Well, the Mayonnaise pipes (and pies) are really good for the mediaeval repertoire.
Theing is, no-one really knows just what went on in mediaeval times. Recently in France they excavated a 10th c. town, that was built on the shores of a lake, and due to global warming in the 10th c. it got flooded. (I'm actually not kidding) So what do they find? A what is now classified as a bagpipe chanter, it's double, with fingerholes on one bore only, in short the same (in principle as the boha of France, and also the Hungarian duda and related thingies. Also the Basque alboka and all the North African pipes)
What I'm getting at is that while since the Renaissance you can broadly divide pipes as DR chanter/SR chanter, it's a moot point whether it was always so. Swedish pipes spring to mind as well. Also one of the very oldest pipes in existance is a Czech set dated to 1527 if I remember rightly. So Czechia is E. Europe, right? Well, have a look on the map. It isn't. Just so happens that the Soviet Union occupied it during WW2, that's all.
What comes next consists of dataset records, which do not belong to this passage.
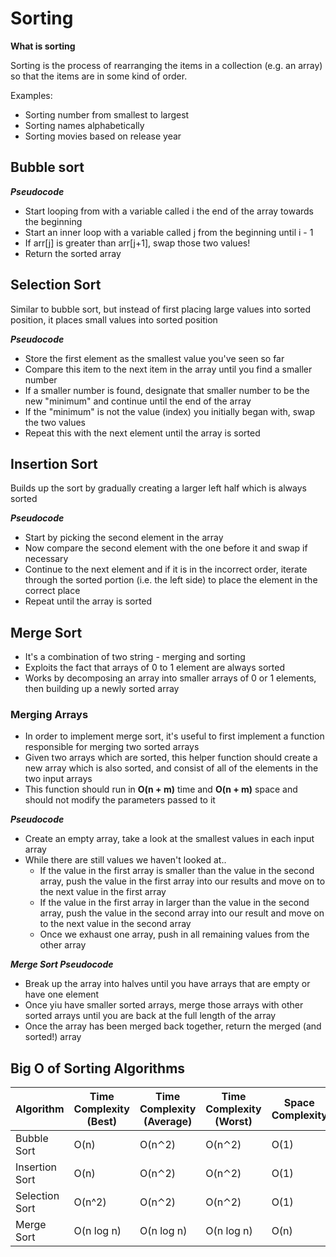 # Sorting

**What is sorting**

Sorting is the process of rearranging the items in a collection (e.g. an array) so that the items are in some kind of order.

Examples:
- Sorting number from smallest to largest
- Sorting names alphabetically
- Sorting movies based on release year

## Bubble sort

***Pseudocode***

- Start looping from with a variable called i the end of the array towards the beginning
- Start an inner loop with a variable called j from the beginning until i - 1
- If arr[j] is greater than arr[j+1], swap those two values!
- Return the sorted array

## Selection Sort

Similar to bubble sort, but instead of first placing large values into sorted position, it places small values into sorted position

***Pseudocode***

- Store the first element as the smallest value you've seen so far
- Compare this item to the next item in the array until you find a smaller number
- If a smaller number is found, designate that smaller number to be the new "minimum" and continue until the end of the array
- If the "minimum" is not the value (index) you initially began with, swap the two values
- Repeat this with the next element until the array is sorted

## Insertion Sort

Builds up the sort by gradually creating a larger left half which is always sorted

***Pseudocode***

- Start by picking the second element in the array
- Now compare the second element with the one before it and swap if necessary
- Continue to the next element and if it is in the incorrect order, iterate through the sorted portion (i.e. the left side) to place the element in the correct place
- Repeat until the array is sorted


## Merge Sort

- It's a combination of two string - merging and sorting
- Exploits the fact that arrays of 0 to 1 element are always sorted
- Works by decomposing an array into smaller arrays of 0 or 1 elements, then building up a newly sorted array

### Merging Arrays

- In order to implement merge sort, it's useful to first implement a function responsible for merging two sorted arrays
- Given two arrays which are sorted, this helper function should create a new array which is also sorted, and consist of all of the elements in the two input arrays
- This function should run in **O(n + m)** time and **O(n + m)** space and should not modify the parameters passed to it

***Pseudocode***

- Create an empty array, take a look at the smallest values in each input array
- While there are still values we haven't looked at..
  - If the value in the first array is smaller than the value in the second array, push the value in the first array into our results and move on to the next value in the first array
  - If the value in the first array in larger than the value in the second array, push the value in the second array into our result and move on to the next value in the second array
  - Once we exhaust one array, push in all remaining values from the other array

***Merge Sort Pseudocode*** 

- Break up the array into halves until you have arrays that are empty or have one element
- Once yiu have smaller sorted arrays, merge those arrays with other sorted arrays until you are back at the full length of the array
- Once the array has been merged back together, return the merged (and sorted!) array

## Big O of Sorting Algorithms

Algorithm | Time Complexity (Best) | Time Complexity (Average) | Time Complexity (Worst) |Space Complexity
--- | --- | --- | --- |--- 
Bubble Sort | O(n) | O(n⌃2) | O(n⌃2) | O(1)|
Insertion Sort | O(n) | O(n⌃2) | O(n⌃2) | O(1)|
Selection Sort | O(n^2) | O(n⌃2) | O(n⌃2) | O(1)|
Merge Sort | O(n log n) | O(n log n) | O(n log n) | O(n)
Praetorius writes about the Bock, that's the Czech duda exactly. (he doesn't actually specify the reeds for the Bock, but it just too similar to the duda to mistake.)
And then there is the Zampogna and related ones, like surdelina. They seem to have had sort of interchangeable reeds, and they are ancient, aren't they, Charlie? When I listened to a recording of the Sardinian launeddas (unbroken history of at least2700 years), I was struck by the similarity of the music to that of the Zampognia.
Then the Welsh double chanter, but I think I made my point, however hazy it is.